+++ Texto de lectura
Quienes visitan México se están encontrado con un país desbordado por sus problemas y un gobierno al que sólo le queda fingir que no está viviendo un trance sin precedentes, antesala de la descomposición a la que lo condenan los vínculos de su partido con el crimen organizado.
Los visitantes encuentran un país en el que el horror, la violencia, la extorsión y la corrupción son ya asfixiantes y no parecen tener límite, puesto que todos los días se expanden y alcanzan nuevos niveles que son documentados a diario.
Es una nación castigada en todos los sentidos y donde, para colmo, la mediocridad ha sentado sus reales al frente de casi todas las instituciones. Repartidas como botín, las dirigen los más “leales” al partido en el poder, no los más capaces. Y a esa mediocridad hay que sumar la soberbia autoritaria que asoma con cualquier pretexto.
Muchos turistas se están enterando de que este es un gobierno incapaz de buscar y encontrar, vivos o muertos, a los desaparecidos de hace 24 horas, 24 días u, olvídenlo, 24 meses. Incapaz igualmente de reconocer la que es, probablemente, la crisis forense más grave a nivel global, con más de 72 mil cuerpos sin identificar, la gran mayoría en fosas comunes, pero también en morgues que están ya irremediablemente saturadas.
Ni el gobierno de López Obrador, ni el de su discípula, Claudia Sheinbaum, han tenido la más mínima sensibilidad o compasión por las madres y demás familiares de los más de 130 mil desaparecidos. Si la hubieran tenido, el gobierno mexicano ya habría reconocido que está completamente rebasado por el horror y habría solicitado desde hace tiempo el auxilio de organismos internacionales y gobiernos de otros países.
Pero en su mísera perspectiva, capaz de alegar la defensa de la “soberanía” para defender a los narcopolíticos, eso no resulta conveniente, porque sería tanto como declarar su incompetencia; por tanto, ha preferido que las madres buscadoras hagan (penosamente, sin recursos, sin apoyo de ningún tipo) el que por obligación elemental es o debería ser su trabajo.
Y prefieren también negar la realidad que a diario les sale al paso: no pueden detener la ola de violencia, no pueden encontrar a quienes desaparecen en medio de esta, y al propio tiempo ni siquiera pueden identificar los restos encontrados a lo largo y ancho del país y, por supuesto, no pueden detener la impunidad que llega al 99%.
++++++
+++ Información extraída
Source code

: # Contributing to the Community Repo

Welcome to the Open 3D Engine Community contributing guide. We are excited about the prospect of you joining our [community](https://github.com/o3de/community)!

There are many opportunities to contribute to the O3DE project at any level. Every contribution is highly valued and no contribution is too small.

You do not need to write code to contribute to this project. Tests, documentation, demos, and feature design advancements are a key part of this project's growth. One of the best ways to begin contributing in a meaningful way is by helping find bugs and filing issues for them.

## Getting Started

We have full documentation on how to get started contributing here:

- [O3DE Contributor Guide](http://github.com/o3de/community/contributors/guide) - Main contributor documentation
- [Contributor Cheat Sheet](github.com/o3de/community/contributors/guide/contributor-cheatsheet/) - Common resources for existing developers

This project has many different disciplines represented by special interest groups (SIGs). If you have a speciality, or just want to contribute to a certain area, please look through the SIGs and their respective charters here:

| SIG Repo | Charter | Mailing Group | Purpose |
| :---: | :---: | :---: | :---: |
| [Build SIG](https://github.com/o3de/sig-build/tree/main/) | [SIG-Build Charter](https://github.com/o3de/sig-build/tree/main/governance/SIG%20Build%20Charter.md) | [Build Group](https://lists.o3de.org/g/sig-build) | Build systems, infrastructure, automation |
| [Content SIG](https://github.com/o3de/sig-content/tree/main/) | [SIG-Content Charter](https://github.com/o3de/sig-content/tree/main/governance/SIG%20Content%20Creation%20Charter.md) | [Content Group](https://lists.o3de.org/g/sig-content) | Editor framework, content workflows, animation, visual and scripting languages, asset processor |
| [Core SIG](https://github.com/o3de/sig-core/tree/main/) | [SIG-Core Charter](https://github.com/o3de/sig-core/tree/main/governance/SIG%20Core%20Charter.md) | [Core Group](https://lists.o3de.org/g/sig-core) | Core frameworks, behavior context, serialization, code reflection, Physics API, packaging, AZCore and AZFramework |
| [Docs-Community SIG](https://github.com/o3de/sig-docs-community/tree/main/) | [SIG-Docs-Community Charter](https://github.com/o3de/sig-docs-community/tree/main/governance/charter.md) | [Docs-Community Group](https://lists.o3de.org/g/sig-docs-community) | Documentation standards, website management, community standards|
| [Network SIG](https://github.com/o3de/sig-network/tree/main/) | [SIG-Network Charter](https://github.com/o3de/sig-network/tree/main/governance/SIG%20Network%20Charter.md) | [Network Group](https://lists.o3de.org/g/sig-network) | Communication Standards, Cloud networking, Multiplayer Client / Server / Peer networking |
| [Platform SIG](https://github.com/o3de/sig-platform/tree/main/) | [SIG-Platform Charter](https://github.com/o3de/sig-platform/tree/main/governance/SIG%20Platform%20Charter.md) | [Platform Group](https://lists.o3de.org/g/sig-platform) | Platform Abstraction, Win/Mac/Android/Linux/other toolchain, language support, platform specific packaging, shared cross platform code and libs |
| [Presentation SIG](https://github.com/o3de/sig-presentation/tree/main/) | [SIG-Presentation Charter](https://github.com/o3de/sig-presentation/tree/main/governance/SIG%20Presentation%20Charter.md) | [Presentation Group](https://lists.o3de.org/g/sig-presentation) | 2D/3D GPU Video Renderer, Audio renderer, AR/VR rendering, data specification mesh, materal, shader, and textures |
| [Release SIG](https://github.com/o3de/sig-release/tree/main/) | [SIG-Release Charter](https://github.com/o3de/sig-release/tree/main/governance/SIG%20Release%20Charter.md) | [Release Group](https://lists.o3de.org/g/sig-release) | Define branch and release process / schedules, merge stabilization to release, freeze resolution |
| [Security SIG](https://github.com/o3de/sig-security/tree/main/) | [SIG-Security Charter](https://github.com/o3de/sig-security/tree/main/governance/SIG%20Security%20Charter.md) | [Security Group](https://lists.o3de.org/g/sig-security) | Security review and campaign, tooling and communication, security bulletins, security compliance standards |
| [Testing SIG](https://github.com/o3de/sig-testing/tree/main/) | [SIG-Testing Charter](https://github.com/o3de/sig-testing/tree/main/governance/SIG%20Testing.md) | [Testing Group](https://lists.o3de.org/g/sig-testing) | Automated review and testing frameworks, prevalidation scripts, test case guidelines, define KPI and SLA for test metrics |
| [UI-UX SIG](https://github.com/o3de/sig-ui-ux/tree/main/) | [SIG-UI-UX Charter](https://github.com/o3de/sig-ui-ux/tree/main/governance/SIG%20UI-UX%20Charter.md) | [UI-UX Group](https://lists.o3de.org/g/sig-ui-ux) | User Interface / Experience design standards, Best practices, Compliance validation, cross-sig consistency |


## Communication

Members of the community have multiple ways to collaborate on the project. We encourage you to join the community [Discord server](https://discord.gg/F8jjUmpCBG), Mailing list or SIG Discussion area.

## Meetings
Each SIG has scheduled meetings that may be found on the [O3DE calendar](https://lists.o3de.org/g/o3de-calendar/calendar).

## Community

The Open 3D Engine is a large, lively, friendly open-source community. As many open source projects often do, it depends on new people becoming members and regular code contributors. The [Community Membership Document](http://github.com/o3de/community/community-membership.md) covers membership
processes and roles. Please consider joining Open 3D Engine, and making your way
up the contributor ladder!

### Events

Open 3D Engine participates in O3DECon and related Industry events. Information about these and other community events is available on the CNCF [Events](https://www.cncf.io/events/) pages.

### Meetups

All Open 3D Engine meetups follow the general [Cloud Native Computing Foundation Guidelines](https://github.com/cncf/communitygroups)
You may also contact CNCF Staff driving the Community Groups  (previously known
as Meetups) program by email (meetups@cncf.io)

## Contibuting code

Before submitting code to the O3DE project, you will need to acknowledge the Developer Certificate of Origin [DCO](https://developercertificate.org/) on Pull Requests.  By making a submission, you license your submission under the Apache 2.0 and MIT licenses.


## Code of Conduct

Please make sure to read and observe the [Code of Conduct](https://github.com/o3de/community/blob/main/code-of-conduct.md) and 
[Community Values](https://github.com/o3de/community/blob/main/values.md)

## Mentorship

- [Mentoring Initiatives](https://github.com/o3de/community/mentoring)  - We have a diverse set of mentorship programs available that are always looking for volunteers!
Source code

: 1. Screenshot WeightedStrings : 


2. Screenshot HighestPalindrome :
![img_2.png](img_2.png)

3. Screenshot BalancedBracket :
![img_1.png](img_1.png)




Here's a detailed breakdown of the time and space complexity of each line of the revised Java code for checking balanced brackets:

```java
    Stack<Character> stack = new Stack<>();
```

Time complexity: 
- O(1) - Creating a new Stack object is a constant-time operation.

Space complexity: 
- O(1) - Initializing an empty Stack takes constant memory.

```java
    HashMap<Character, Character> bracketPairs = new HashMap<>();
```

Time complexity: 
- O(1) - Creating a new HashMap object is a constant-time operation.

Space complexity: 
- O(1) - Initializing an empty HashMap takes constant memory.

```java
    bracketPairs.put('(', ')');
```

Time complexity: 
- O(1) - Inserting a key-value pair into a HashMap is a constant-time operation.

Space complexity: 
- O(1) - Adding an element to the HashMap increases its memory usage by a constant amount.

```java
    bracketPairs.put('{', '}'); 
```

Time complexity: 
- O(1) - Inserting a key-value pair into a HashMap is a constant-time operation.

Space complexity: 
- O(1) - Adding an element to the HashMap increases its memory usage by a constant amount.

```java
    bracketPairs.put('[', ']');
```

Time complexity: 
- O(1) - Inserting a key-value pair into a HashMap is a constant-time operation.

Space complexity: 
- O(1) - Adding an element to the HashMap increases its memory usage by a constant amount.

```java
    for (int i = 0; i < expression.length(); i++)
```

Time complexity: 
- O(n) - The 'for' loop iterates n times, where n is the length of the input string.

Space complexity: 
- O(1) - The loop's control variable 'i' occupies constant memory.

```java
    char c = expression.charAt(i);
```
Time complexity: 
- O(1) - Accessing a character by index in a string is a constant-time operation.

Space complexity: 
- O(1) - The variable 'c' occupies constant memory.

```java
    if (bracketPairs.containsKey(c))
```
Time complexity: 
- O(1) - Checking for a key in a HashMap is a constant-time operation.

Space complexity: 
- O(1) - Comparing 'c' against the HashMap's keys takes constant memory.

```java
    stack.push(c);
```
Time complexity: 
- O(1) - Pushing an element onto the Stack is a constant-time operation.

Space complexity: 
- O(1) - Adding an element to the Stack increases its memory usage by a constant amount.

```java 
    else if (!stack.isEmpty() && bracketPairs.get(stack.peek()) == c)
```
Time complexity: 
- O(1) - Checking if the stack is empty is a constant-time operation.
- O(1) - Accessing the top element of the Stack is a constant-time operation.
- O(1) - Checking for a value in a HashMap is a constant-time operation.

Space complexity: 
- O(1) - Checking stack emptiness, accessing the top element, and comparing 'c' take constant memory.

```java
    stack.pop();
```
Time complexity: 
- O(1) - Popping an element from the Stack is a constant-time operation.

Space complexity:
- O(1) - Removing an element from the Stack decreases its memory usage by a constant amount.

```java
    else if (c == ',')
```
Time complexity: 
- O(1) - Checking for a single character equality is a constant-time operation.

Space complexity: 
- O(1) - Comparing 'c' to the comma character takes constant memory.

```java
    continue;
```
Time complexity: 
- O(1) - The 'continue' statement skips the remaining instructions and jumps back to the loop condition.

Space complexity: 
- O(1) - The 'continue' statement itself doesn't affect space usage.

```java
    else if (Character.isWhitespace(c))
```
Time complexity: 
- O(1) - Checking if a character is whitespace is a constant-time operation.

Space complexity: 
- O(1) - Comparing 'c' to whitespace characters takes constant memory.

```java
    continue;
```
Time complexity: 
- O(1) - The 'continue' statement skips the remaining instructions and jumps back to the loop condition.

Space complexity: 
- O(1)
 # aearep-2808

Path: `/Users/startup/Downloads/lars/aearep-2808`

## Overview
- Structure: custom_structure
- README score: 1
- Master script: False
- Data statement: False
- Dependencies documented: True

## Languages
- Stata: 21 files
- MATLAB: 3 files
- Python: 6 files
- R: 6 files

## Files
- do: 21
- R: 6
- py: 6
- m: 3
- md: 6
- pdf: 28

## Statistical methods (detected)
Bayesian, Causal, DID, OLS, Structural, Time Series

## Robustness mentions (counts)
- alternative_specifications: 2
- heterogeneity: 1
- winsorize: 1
++++++
Instrucción de trabajo 1: Según el texto sobre la crisis en México, ¿cuántos cuerpos sin identificar hay en el país?
Instrucción de trabajo 2: Retoma el texto sobre la crisis en México a partir de su última oración.

Respuesta escrita 1: Más de 72 mil.

Respuesta escrita 2:
Lo que sí pueden es achacar las protestas que se viven hoy (incluida la de las madres buscadoras) a una conspiración de la “ultraderecha” nacional y foránea para desacreditarlos, como si el gobierno que representan tuviera algún prestigio que fuera más allá de su asociación, evidente ya, con el crimen organizado.
Lo que sí pueden, en su bajeza –luego de “encapsularlas” para impedir su pacífica manifestación–, es “investigar” si las madres buscadoras “recibieron apoyo para trasladarse a esta movilización”, dijo la señora Rosa Icela Rodríguez, secretaria de Gobernación.
Lo que sí hace nuestro gobierno “progresista” es ofenderse cuando viene la ONU a decirle que todas estas atrocidades califican ya como crímenes de lesa humanidad y que, para ser perpetrados, han contado y cuentan con la complicidad y protección de diversas autoridades del Estado mexicano.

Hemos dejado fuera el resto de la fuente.